Acenes are compounds constructed as an array of linearly fused benzene rings and of some importance to the field of organic semiconductors. Synthesising them is tricky (the heptacene is currently the longest one) and forcing an acene in a cyclacene (folding a ribbon into a bracelet / belt / tube ) must be even more challenging. Cycloacenes are of potential interest due to their no doubt interesting electronic properties but also because they and related compounds represent a class of nanotube like building blocks. A cyclo(10)phenacene system (with alternating benzene units as in phenanthrene) was described in 2004, obtained by reducing the north- and south pole of fullerene (DOI).
In a recent contribution from the laboratory of Rolf Gleiter, a cycloacene is prepared in a one-pot reaction from a cyclooctadiyne and the cobaltocene CpCo(CO)2 as a trimer (DOI). In one of the isolated intermediates (a trimer prior to cyclisation), the cyclooctatetraene rings, surprisingly, are almost planar!.
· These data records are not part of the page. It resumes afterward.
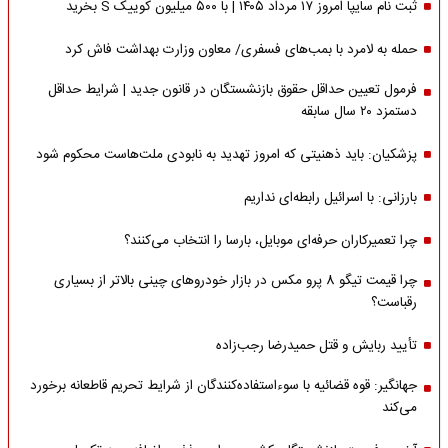
ثبت نام سایپا امروز ۱۷ مرداد ۱۴۰۵ | با ۵۰۰ میلیون کوییک S بخرید
حمله به لامرد با بمب‌های فسفری/ معاون وزارت بهداشت فاش کرد
فرمول تعیین حداقل حقوق بازنشستگان در قانون جدید | شرایط حداقل
دستمزد ۲۰ سال سابقه
پزشکیان: باید ذهنیتی که امروز تهدید به نابودی ملت‌هاست محکوم شود
بارزانی: با اسرائیل رابطه‌ای نداریم
چرا تعمیرکاران حرفه‌ای موبایل، بارسا را انتخاب می‌کنند؟
چرا قیمت تیگو 8 پرو مکس در بازار خودروهای چینی بالاتر از بسیاری
رقباست؟
تأیید ربایش و قتل حمیدرضا رجب‌زاده
جهانگیر: قوه قضائیه با سوءاستفاده‌کنندگان از شرایط تحریم قاطعانه برخورد
می‌کند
Another recently described molecule that is guaranteed to bring down your molecular graphics editor is a pyrenophane (pyrene + cyclophane) that is exactly half a nanotube loop (DOI). Its synthesis features a McMurry reaction and a valence isomerization/dehydrogenation (VID) reaction using DDQ. The authors , Bodwell et al., are as confident today a full aromatic belt is within their reach as they were back in 2001 (DOI).